Im April blamierten sich die Deutschen noch in der WM-Qualifikation beim
krassen Außenseiter Serbien.
Wenn Voss-Tecklenburg in diesen Tagen von dem großen Potenzial ihrer
Spielerinnen und der großen Zukunft des Teams schwärmt, könnte man meinen,
dass diese dunklen Stunden Jahre zurückliegen müssten. So ist es ja häufig,
wenn Erfolgsgeschichten vom Gipfel aus erzählt werden, dann scheint im
Nachhinein der Weg dahin vorgezeichnet gewesen zu sein.
In Wahrheit jedoch ist Voss-Tecklenburg mit ihrem Team mehrmals um den Berg
gekreist, und hat nach einigen Irrwegen im letzten Moment, als die
Wolkendecke aufriss, den richtigen Abzweig gefunden.

Entnommene Angaben:
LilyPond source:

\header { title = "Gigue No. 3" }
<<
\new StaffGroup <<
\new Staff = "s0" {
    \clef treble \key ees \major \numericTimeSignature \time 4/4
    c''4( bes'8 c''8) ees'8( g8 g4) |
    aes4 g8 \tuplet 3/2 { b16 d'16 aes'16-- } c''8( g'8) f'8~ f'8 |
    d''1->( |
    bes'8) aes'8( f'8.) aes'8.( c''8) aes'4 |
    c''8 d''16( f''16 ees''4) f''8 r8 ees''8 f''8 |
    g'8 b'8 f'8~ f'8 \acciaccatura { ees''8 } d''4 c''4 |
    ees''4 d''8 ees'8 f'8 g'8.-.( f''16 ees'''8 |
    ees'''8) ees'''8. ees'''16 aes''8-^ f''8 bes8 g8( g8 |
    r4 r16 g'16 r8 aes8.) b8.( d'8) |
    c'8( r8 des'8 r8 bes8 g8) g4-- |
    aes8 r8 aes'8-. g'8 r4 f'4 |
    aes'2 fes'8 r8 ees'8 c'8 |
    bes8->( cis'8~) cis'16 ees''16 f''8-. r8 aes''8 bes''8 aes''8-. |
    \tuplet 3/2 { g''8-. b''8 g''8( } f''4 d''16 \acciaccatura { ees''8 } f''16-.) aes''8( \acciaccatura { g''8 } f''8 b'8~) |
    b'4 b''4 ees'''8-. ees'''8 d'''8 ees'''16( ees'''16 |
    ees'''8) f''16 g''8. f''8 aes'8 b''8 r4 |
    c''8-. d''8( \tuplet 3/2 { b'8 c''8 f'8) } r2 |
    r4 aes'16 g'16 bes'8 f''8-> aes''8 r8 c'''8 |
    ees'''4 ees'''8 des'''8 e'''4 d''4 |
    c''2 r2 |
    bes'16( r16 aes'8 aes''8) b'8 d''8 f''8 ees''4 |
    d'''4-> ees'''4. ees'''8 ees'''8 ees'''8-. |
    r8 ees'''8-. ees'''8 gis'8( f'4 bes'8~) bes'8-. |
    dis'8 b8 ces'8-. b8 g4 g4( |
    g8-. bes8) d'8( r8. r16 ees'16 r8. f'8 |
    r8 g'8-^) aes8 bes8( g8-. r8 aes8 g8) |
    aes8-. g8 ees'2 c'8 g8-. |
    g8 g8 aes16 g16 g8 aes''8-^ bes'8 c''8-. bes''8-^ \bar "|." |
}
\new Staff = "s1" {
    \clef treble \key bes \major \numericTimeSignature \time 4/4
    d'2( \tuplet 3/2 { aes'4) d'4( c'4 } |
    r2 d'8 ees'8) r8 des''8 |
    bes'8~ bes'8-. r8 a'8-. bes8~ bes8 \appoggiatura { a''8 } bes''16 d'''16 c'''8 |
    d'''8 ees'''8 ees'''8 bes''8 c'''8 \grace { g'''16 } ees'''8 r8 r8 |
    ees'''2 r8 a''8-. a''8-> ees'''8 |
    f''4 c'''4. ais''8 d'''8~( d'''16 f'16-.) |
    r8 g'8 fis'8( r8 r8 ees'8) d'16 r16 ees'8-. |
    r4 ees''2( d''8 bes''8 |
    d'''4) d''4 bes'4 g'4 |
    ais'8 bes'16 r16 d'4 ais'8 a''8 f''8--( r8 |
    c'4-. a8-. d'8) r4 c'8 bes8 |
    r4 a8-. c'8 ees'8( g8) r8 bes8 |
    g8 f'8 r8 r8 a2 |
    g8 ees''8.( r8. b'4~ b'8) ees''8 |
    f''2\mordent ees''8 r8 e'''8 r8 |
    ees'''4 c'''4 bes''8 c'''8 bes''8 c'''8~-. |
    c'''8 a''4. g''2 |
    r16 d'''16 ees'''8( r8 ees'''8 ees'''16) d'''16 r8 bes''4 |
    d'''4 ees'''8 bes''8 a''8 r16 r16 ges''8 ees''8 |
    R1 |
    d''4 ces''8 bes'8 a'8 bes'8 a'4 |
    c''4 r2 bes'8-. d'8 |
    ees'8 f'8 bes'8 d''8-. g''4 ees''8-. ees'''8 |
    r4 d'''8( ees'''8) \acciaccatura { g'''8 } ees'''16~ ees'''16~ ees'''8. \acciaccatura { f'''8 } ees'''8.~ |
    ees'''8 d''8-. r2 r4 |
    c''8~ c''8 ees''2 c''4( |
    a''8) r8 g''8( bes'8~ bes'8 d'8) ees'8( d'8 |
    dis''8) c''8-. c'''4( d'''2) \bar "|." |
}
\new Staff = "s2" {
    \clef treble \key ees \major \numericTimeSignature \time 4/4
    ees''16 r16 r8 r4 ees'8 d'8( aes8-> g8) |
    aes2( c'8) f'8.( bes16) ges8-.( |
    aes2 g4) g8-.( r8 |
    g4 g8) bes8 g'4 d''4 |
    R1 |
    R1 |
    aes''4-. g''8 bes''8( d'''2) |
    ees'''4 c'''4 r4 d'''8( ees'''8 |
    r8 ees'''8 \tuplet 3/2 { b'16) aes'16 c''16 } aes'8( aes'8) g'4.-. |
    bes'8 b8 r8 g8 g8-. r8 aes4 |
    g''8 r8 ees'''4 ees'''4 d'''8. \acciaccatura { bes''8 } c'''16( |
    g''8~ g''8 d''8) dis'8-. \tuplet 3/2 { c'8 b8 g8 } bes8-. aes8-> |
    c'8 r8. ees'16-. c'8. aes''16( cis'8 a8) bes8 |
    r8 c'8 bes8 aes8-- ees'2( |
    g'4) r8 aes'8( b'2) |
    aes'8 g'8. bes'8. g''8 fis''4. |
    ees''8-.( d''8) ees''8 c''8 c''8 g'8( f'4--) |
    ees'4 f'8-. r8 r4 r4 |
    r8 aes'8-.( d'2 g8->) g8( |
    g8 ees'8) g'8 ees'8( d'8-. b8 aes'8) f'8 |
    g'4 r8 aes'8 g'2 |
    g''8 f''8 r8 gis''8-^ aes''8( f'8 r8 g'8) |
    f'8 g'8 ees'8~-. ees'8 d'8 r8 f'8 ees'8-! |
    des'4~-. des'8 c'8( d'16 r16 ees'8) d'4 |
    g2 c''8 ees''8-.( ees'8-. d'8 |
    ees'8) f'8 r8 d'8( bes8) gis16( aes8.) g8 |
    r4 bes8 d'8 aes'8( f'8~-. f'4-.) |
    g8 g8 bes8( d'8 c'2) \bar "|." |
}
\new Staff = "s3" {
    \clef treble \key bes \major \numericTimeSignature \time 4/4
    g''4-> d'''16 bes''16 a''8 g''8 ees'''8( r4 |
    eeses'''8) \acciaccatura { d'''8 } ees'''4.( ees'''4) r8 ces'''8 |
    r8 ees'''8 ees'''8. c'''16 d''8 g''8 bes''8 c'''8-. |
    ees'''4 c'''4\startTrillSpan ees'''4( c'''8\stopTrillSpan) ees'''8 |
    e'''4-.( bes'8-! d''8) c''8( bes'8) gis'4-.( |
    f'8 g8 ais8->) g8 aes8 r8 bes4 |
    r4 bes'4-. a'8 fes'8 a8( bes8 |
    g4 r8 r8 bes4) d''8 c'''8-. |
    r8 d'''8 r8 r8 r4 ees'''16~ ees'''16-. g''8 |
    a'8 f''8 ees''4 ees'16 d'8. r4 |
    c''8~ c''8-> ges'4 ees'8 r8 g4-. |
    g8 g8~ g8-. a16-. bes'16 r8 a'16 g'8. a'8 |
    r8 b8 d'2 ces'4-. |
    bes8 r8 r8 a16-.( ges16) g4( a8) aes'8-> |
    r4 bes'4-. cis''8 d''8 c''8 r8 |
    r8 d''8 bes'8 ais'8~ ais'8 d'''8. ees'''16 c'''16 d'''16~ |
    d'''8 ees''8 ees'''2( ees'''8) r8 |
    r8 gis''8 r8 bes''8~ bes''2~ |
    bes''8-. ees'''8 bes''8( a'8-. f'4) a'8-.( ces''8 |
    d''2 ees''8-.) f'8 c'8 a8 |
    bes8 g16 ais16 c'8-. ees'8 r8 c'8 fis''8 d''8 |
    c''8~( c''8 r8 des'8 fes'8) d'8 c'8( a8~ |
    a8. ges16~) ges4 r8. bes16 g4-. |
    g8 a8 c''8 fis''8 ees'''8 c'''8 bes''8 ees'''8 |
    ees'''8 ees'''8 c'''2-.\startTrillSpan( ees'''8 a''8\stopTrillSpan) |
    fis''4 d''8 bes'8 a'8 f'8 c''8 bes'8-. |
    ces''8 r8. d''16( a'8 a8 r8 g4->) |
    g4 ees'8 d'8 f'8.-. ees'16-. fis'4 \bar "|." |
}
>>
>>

Aufgabe:
Setze den Textauszug über Voss-Tecklenburg und ihr Team nach seinem letzten Satz fort. Die Einträge braucht man hier nicht.

Schriftliche Antwort:
## Sie kann Fehler zugeben
Die unter anderem vom DFB bezahlte [4][ARD-Dokumentation „Born for this“]
über die deutschen Fußballerinnen ist als Marketingprodukt mit Vorsicht zu
genießen. Erhellend ist sie aber in den Passagen, als von einem kleinen
Spielerinnenaufstand berichtet wird, getragen von dem Gefühl, dass es so
nicht weitergehen könne. Zu den Stärken von Voss-Tecklenburg gehört es
nämlich, offen Fehler einzuräumen und umzusteuern, was ihr in diesem Fall
eindrücklich gelang. Sie ist eine große Kommunikatorin mit einem Sinn fürs
Pragmatische.
Als Systemkritikerin ist Voss-Tecklenburg im DFB nie aufgefallen, obwohl
sie in ihrer Karriere als Spielerin und Trainerin immer wieder gegen
Widerstände ankämpfen musste. Sie gehört zum ersten deutschen
EM-Gewinnerteam 1989, das vom Verband mit einem Kaffeeservice
abgespeist wurde, und erfreut sich bis heute daran, wie sie gern erzählt.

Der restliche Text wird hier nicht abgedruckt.